Safe-sex campaigns executed in six Indian states prevented 100,000 HIV infections over five years, according to estimates published in The Lancet.
The so-called Avahan project was launched in 2003 in Andhra Pradesh, Karnataka, Maharashtra and Tamil Nadu, along with the northeastern states of Manipur and Nagaland, using a massive grant from the Bill and Melinda Gates Foundation.
AdvertisementThese states, with a total population of 300 million, had the highest prevalences of the human immunodeficiency virus (HIV) in India at the time.
Avahan's goal was to boost prevention among prostitutes and their customers, gays, injecting drug users and truck drivers to stop HIV from leaping from high-risk groups to the wider population.

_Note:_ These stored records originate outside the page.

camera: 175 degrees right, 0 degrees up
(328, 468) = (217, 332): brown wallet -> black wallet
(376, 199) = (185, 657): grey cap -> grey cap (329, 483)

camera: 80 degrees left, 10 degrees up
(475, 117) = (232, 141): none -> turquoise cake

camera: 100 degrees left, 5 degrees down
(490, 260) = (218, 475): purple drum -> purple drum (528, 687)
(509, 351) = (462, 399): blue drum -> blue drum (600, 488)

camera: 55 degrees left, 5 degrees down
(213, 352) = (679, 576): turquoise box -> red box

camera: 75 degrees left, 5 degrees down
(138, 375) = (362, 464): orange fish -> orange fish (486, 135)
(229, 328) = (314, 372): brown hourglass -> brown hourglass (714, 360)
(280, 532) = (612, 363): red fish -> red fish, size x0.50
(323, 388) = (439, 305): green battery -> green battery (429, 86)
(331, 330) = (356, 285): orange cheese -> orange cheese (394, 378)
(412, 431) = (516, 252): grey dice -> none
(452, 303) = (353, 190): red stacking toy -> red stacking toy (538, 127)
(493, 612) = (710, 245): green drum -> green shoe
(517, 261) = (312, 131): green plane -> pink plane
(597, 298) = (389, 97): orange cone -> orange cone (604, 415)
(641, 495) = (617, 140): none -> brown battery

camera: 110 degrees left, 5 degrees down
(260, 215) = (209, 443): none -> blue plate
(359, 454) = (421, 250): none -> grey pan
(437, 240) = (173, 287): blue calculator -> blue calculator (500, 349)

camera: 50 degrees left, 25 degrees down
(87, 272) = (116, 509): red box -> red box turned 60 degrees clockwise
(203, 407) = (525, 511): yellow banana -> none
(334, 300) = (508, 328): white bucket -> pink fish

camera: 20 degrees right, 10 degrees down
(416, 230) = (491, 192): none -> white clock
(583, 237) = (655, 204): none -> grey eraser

Tactics included one-on-one safe-sex counselling, free condoms, exchanging used needles for sterilised ones, clinics to treat sexually-transmitted disease and advocacy work within the community.
"Overall, we estimated that 100,178 HIV infections were averted at the population level from 2003 up to 2008 as a result of Avahan," says the study.
Its estimate derives from HIV prevalence in key districts in the six states.
The campaign was most effective in districts that received the most resources but also worked better in the heavily-populated southern states rather than in the remote northeastern ones, say the authors.
Overall, a targeted strategy -- as opposed to a generalised effort spread across the population -- was a big success and a useful lesson for other countries, they say.
Prevention has been in the doldrums in recent years, given the success of antiretroviral drugs that treat HIV but do not cure it.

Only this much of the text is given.